The Academy Award winner said Bloomberg has “a proven record.”
“He has done more as a private citizen and as a mayor than most any congressman or senator [or] elected official. This is a great, great guy,” he said.
“This is a rare, rare moment. I haven’t felt like this since John Kennedy,” added Douglas, who played a Wisconsin governor-turned-president in the movie “The American President.”
In a not-too-subtle jab at President Trump, Douglas also commended Bloomberg for separating himself from his private business, according to the Milwaukee Journal Sentinel.
“He could have no involvement with his company at all, compared to some other people,” he said. “And his company multiplied by four times in value (while he was in office) so he’s doing something right.”

Task item A
Decide whether each statement agrees with the passage about Douglas praising Bloomberg. Answer yes or no, and quote the deciding words.
(i) Douglas said he had not felt this way since John Kennedy.
(ii) Douglas played a Wisconsin governor-turned-president in "The American President."
(iii) Douglas said Bloomberg's company doubled in value while he was in office.
Task item B
Write the next few sentences of the passage about Douglas praising Bloomberg, starting after its last sentence.
The material has no role in this.

Data
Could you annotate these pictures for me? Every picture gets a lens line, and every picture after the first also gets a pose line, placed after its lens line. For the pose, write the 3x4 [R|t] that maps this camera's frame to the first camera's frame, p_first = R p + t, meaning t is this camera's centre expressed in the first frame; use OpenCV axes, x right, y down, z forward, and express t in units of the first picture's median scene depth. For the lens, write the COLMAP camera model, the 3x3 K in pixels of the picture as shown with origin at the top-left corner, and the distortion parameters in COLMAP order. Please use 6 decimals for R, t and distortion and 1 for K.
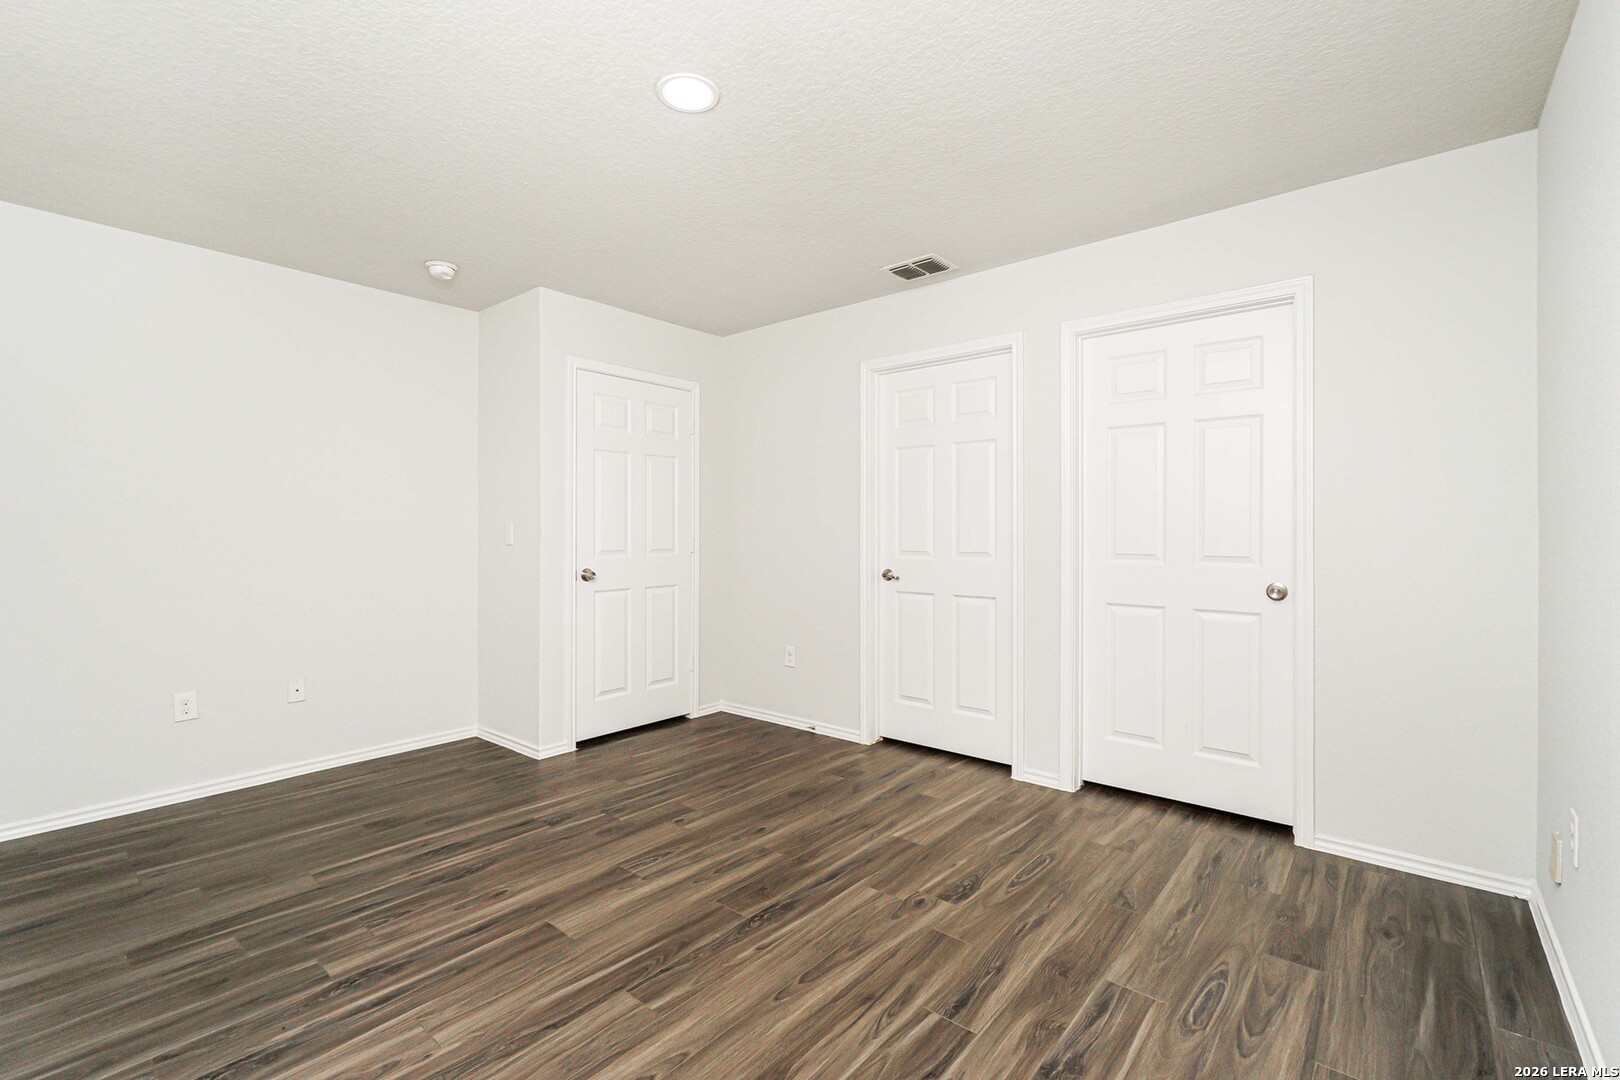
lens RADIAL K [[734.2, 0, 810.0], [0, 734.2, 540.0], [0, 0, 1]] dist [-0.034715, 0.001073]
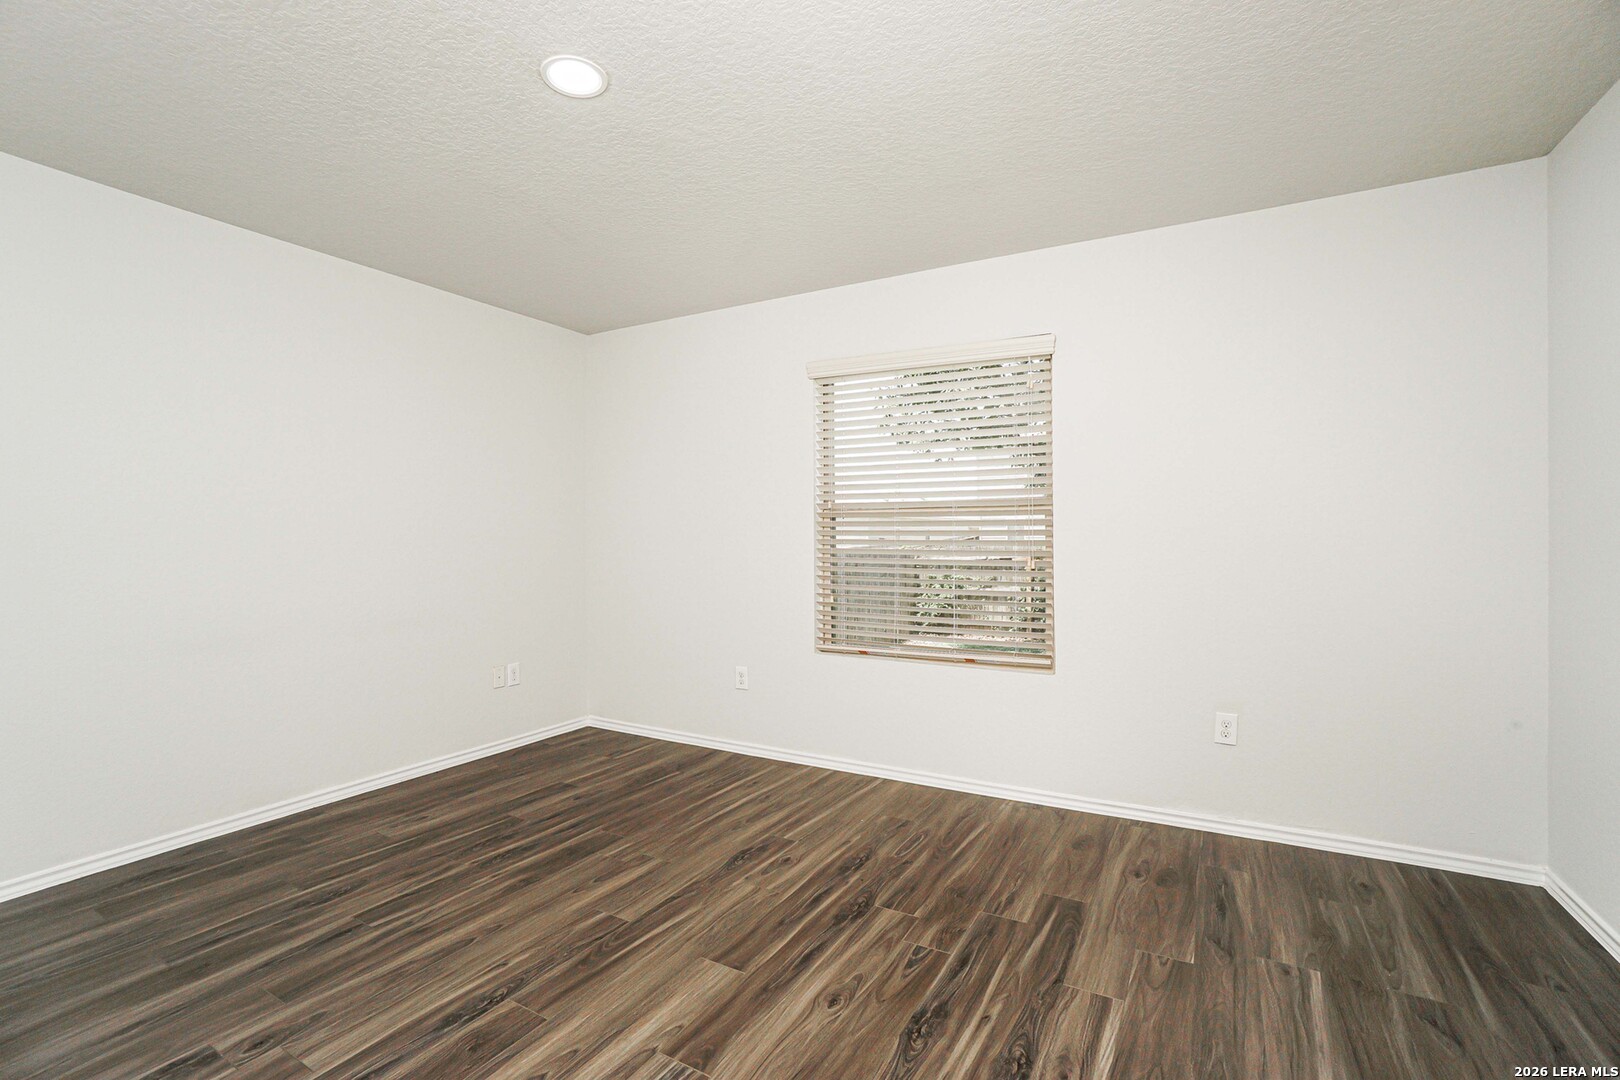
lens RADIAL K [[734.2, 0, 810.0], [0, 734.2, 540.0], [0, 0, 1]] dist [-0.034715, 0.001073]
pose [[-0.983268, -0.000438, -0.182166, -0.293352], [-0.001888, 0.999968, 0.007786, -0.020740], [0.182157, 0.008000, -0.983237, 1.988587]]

Exercise output A
(i) Yes: "I haven’t felt like this since John Kennedy"
(ii) Yes: "who played a Wisconsin governor-turned-president in the movie “The American President.”"
(iii) No: "his company multiplied by four times in value (while he was in office)"

Exercise output B
Douglas last month announced he was backing Bloomberg, whom he lauded as “one of the greatest candidates in the history of our elections.”
Trump Victory rep Anna Kelly told the paper in a statement that “despite Michael Bloomberg’s desperate efforts to buy relevancy in this election, he can’t hide from the socialist policies that made him a failed mayor.
“His efforts to control every aspect of our lives, from anti-Second Amendment policies to regulating the size of sodas, are straight out of a socialist, big-government playbook and will be soundly rejected by Wisconsin voters,” she said.